Söylemek istediğimize gelince:
Fotoğrafını çekmeye çalıştığınız manzaralar bize ait değildir. Türkiye Cumhuriyeti vatandaşlarının çizdiği fotoğraflardır. Halkının Müslüman olmasından başka benzerliği yoktur. Mavi Marmara’nın bizi birleştirmesinin sebebi, idarecilerinin inanca saygılı ve Müslüman olmalarındandır. Bunlar sistemin başından giderse, sistem bize değil Yahudilere daha yakındır. Gazze’ye, Filistin’e bakışları da dünden farklı olmaz.

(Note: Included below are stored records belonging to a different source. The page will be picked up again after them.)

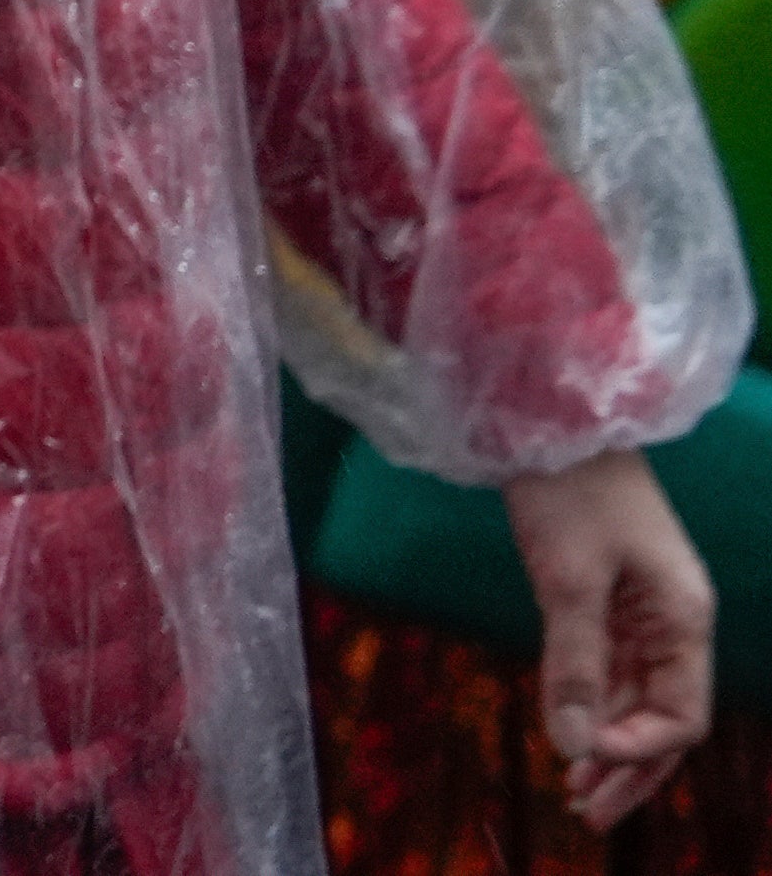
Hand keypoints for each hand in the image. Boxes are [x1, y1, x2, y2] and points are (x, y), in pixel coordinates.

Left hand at [502, 447, 713, 826]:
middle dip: (629, 769)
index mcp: (684, 621)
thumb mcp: (568, 579)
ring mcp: (644, 613)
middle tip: (586, 814)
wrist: (552, 423)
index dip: (635, 749)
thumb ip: (573, 662)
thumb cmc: (569, 492)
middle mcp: (674, 624)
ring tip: (576, 794)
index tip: (580, 759)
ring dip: (608, 746)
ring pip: (637, 700)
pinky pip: (613, 672)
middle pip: (664, 718)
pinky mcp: (610, 600)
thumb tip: (571, 745)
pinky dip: (594, 708)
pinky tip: (571, 738)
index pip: (680, 716)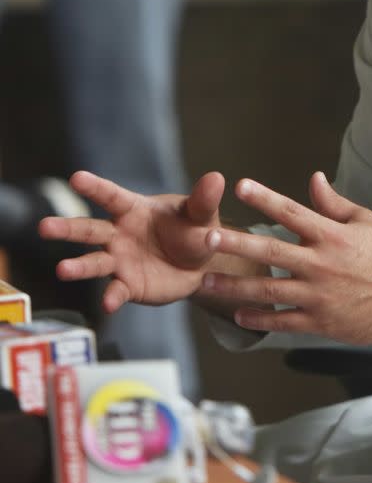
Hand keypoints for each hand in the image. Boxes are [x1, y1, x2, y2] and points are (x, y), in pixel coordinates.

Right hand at [38, 170, 225, 311]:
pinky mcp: (129, 284)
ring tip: (62, 269)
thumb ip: (204, 200)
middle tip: (44, 227)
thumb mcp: (202, 215)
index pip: (112, 196)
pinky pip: (117, 291)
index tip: (76, 177)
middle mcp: (120, 234)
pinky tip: (107, 305)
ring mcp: (121, 260)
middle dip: (67, 228)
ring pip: (94, 262)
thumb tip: (217, 178)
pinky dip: (112, 297)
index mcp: (135, 209)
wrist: (203, 263)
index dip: (95, 187)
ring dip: (78, 266)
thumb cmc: (195, 229)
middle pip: (90, 229)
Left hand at [200, 172, 371, 344]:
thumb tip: (314, 178)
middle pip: (271, 250)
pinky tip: (238, 315)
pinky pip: (283, 321)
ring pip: (268, 290)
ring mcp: (319, 295)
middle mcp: (321, 264)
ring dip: (235, 285)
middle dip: (236, 242)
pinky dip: (259, 319)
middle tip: (207, 237)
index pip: (292, 211)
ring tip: (206, 280)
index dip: (265, 197)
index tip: (240, 186)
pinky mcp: (320, 322)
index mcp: (332, 235)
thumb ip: (334, 203)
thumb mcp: (366, 222)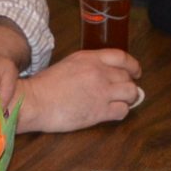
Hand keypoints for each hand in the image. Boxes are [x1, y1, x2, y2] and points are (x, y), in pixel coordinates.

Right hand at [16, 49, 142, 131]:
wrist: (34, 101)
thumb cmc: (44, 86)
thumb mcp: (68, 65)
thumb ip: (88, 66)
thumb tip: (103, 74)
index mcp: (89, 58)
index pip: (122, 57)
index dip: (132, 66)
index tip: (135, 72)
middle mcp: (99, 72)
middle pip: (128, 76)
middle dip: (128, 85)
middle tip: (123, 93)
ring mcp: (101, 91)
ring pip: (131, 93)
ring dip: (128, 99)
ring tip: (119, 103)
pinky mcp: (99, 111)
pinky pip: (123, 111)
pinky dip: (120, 112)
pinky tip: (111, 113)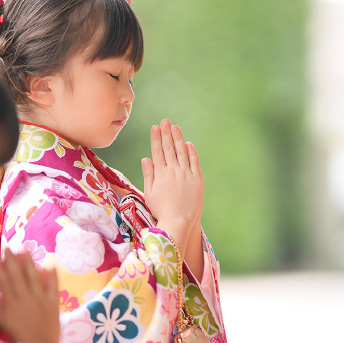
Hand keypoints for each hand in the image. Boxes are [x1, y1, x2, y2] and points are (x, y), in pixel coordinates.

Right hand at [0, 250, 60, 342]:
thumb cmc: (18, 340)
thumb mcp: (2, 325)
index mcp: (11, 303)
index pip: (4, 281)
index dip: (0, 268)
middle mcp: (25, 298)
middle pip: (17, 275)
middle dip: (12, 260)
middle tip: (8, 248)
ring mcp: (40, 300)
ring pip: (33, 277)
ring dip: (29, 263)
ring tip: (26, 250)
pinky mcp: (53, 304)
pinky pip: (53, 287)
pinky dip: (52, 276)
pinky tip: (51, 265)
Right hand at [141, 119, 203, 257]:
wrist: (178, 221)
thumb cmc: (161, 210)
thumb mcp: (150, 192)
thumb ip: (149, 174)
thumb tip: (146, 158)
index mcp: (160, 174)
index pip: (157, 151)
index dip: (156, 138)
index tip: (154, 127)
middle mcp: (173, 171)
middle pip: (169, 148)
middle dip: (166, 133)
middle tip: (165, 121)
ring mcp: (186, 174)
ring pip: (182, 152)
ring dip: (178, 138)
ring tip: (175, 127)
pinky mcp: (197, 179)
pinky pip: (194, 162)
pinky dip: (191, 152)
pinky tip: (188, 144)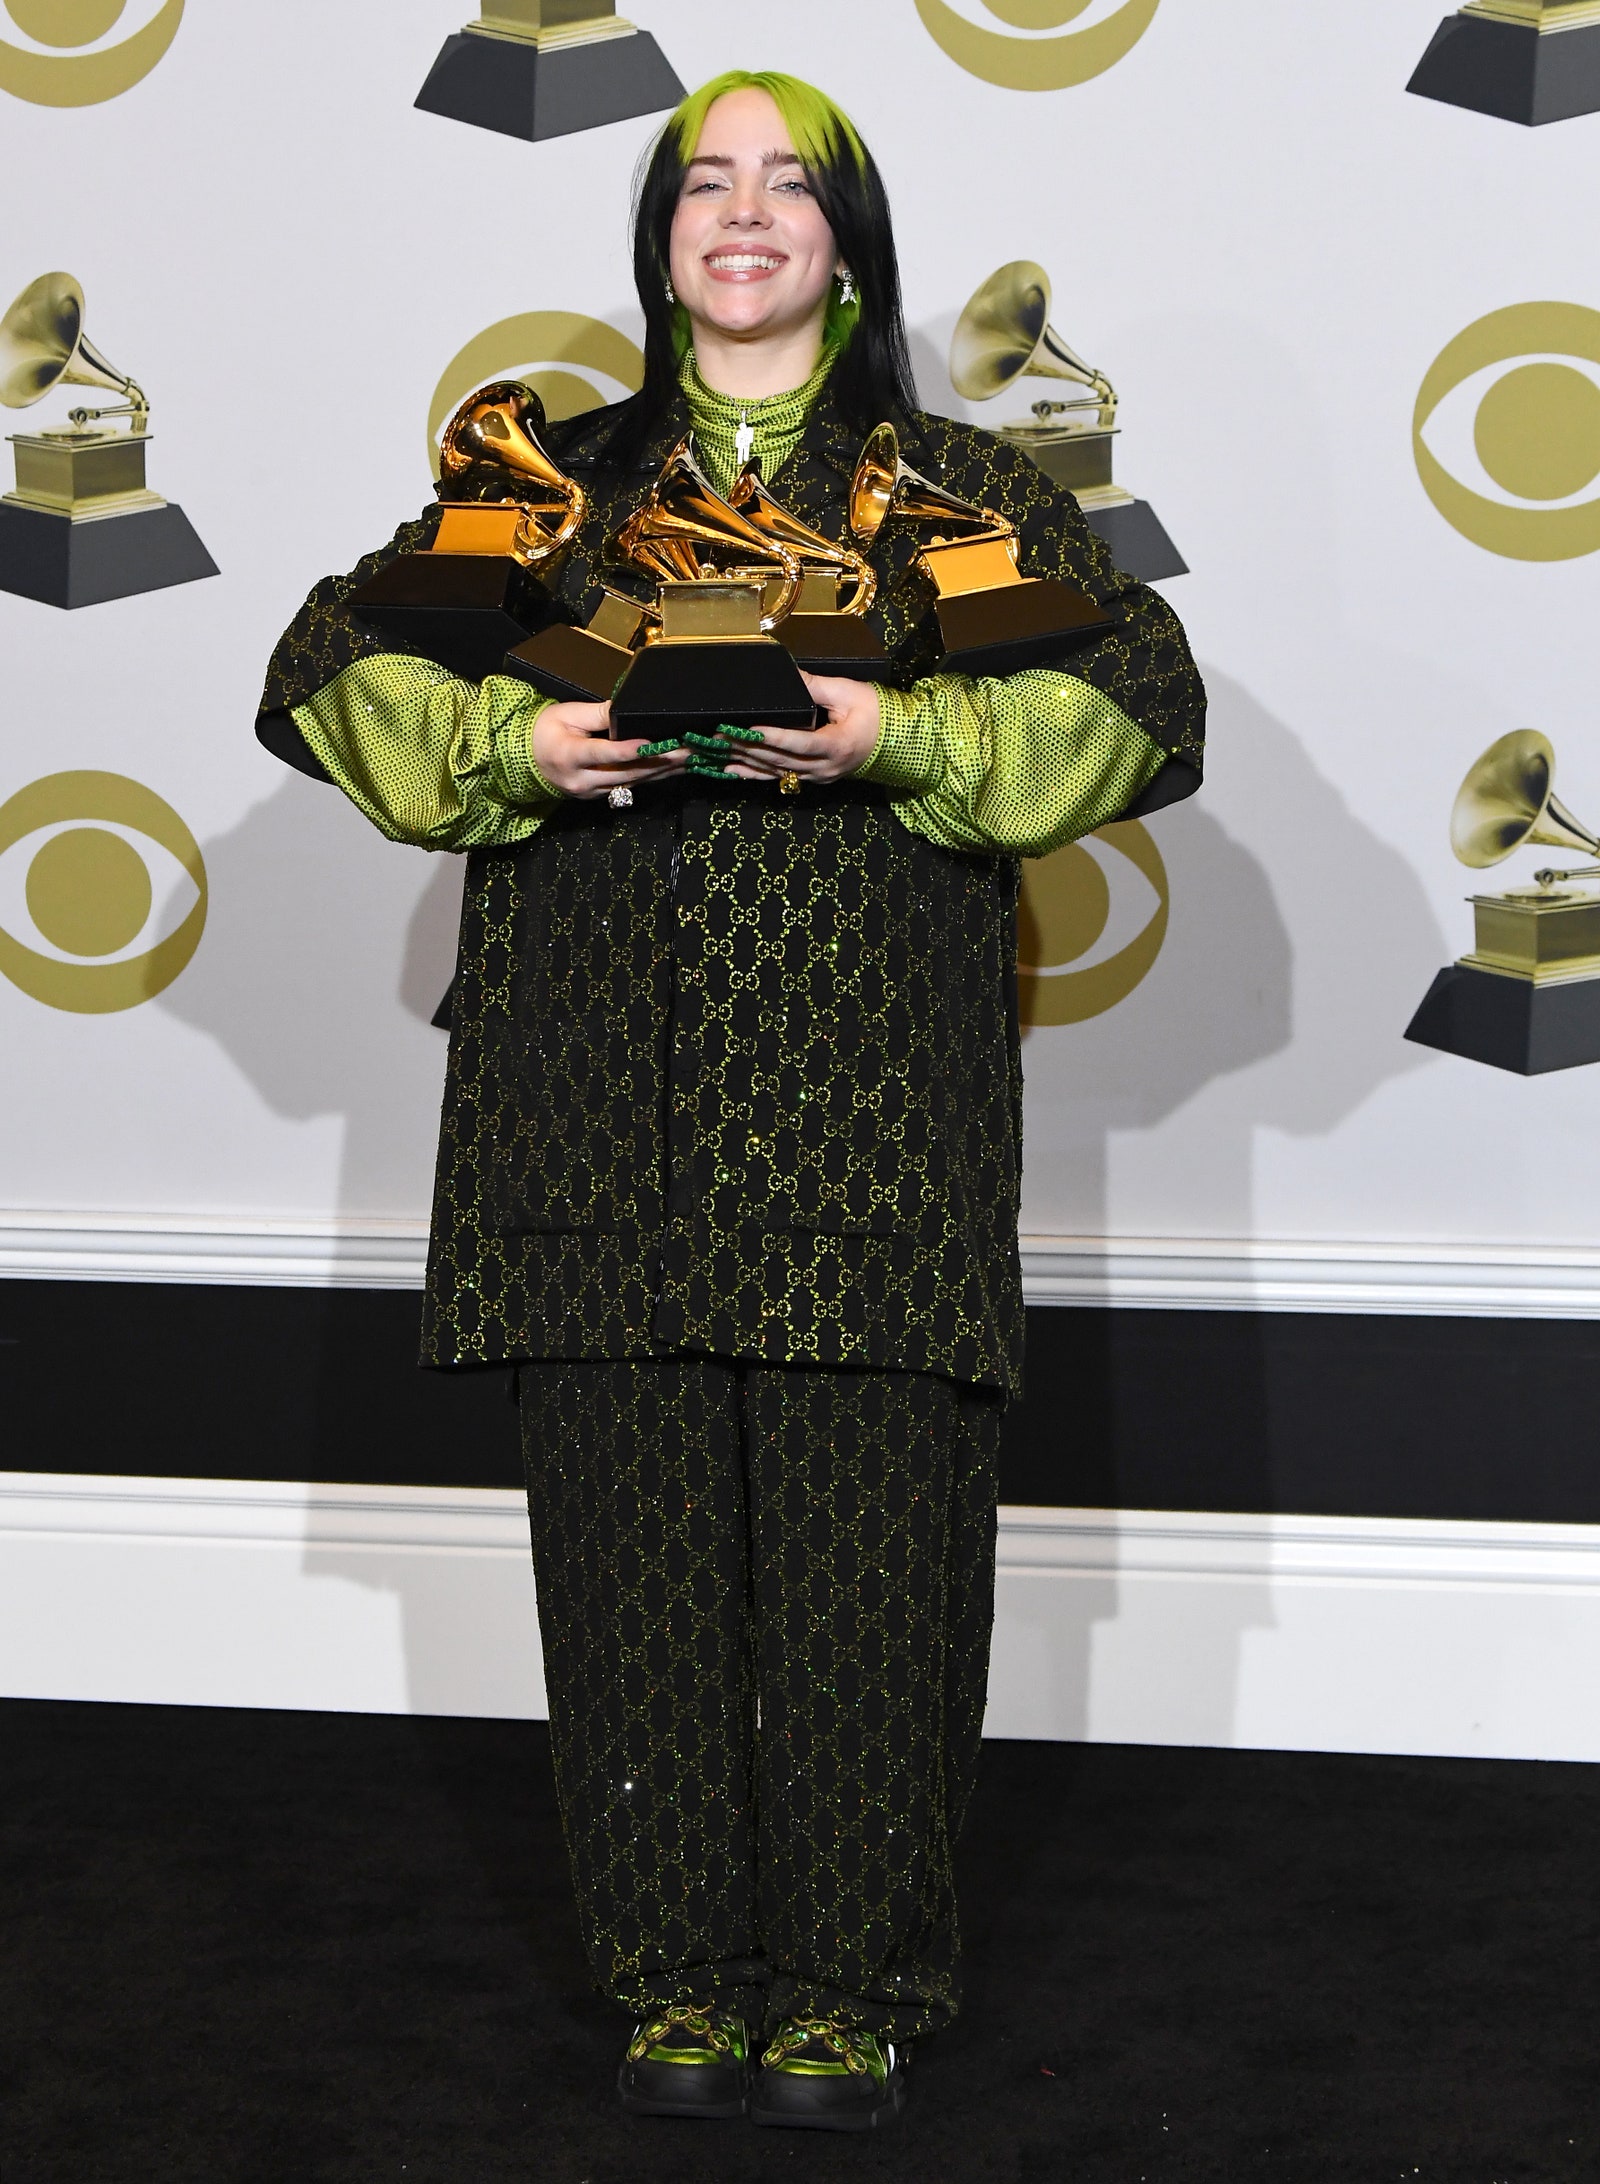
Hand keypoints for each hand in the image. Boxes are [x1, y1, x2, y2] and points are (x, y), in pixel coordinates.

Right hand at [529, 697, 688, 799]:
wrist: (525, 759)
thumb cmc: (544, 731)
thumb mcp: (567, 714)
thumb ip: (598, 713)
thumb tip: (627, 709)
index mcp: (569, 755)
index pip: (604, 754)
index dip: (629, 750)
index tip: (654, 745)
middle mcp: (581, 780)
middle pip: (626, 773)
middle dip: (660, 762)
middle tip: (688, 751)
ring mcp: (590, 792)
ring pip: (631, 783)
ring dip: (662, 772)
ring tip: (688, 760)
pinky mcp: (598, 796)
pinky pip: (628, 787)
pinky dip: (650, 777)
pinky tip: (670, 770)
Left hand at [719, 672, 881, 786]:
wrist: (899, 739)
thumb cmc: (877, 713)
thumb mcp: (848, 692)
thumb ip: (815, 686)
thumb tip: (788, 673)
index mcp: (836, 745)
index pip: (798, 743)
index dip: (772, 737)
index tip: (747, 729)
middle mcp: (826, 767)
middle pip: (782, 760)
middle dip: (749, 748)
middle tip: (720, 736)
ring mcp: (821, 776)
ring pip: (779, 772)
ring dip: (748, 763)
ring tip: (720, 754)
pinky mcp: (817, 777)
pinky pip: (783, 778)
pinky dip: (758, 775)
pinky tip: (736, 772)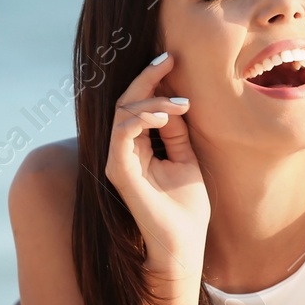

Hadiseler yeni, yaralar tazedir. Sonunda sükutu hayale düşmemek için makul olanın dışına çıkmayınız. Türkiye Cumhuriyeti Osmanlı değildir. O, demokrattır, laiktir. Demokrasi ve laikliğin olduğu yerde de inancın yeri yoktur. İnancın olmadığı yerde de Müslüman olunmaz.
Sonundan korkmaktayım. ABD’nin oyunundan, dünyanın oyun bozanlığından korkmaktayım. Bugünkü idarecilerin cezalandırılmasından korkmaktayım. Müslümanlara ders verilmesinden korkmaktayım. Çünkü, küfür bir millettir. Bu değişmeyen fotoğraflardır.